Só que isso está longe de surgir como um problema dentro das ambições que conseguimos detectar em Sem Controle a partir do produto visto na tela. Afinal ser “grande arte” parece longe de ser uma de suas questões: o que ele busca é a comunicação (e, ao final, a catarse) com o público de cinema contemporâneo. E embora de fato pudesse ser dito que, por estes critérios, só possamos “julgar” o filme a partir de seu resultado de bilheteria (o que é sempre uma quimera, porque não basta seguir fórmulas para atingi-lo), crei que podemos atestar a sua capacidade de, ao tentar emular um modelo, conseguir chegar com competência (se não com qualidades maiores) ao seu resultado.

Para isso o filme conta em especial com uma trilha sonora/desenho de som de enorme capacidade no seu intuito de clonar os mais recentes modelos do cinema de suspense/horror americano – o que faz com grande funcionalidade. Mas, há mais a destacar, a começar pelo seu elenco, que trabalha em três níveis: tem em Eduardo Moscovis o seu representante do star system com quem o público pode se identificar (e que, mesmo em seus eventuais tiques e exageros, consegue transmitir fragilidade e confusão de propósitos ao seu personagem); tem no elenco de apoio na instituição médica, atores coadjuvantes trabalhando em consciente (e, de novo, funcionalíssimo na comunicação) registro overacting; e tem, finalmente, em Milena Toscano um rosto/corpo desconhecido por quem o espectador consegue ficar fascinado/encucado tal e qual o personagem de Moscovis. O filme aposta na combinação deste elenco com bastante inteligência de um roteiro que constrói muito bem (ainda que com eventuais repetições e explanações por demais didáticas no começo) o crescendo dramático que nos leva ao terço final – onde o registro do cinema de gênero finalmente toma conta do filme.

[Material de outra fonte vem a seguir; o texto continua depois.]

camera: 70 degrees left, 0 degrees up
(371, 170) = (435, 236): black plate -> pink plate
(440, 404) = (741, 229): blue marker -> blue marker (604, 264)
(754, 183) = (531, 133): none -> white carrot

Ao fim e ao cabo, a impressão que fica é que, se houvesse produções similares traçando um caminho como o de Sem Controle, talvez pudéssemos ser mais rigorosos com suas características intrínsecas de realização que eventualmente não nos agradam de todo. No entanto, dentro de um cinema brasileiro que, na maior parte das vezes, parece saber conjugar apenas os mesmos velhos verbos ao tentar a comunicação com o público (ou sem compreender este na sua atualidade ou apresentando a ele o produto mais tosco), Sem Controle parece particularmente interessante.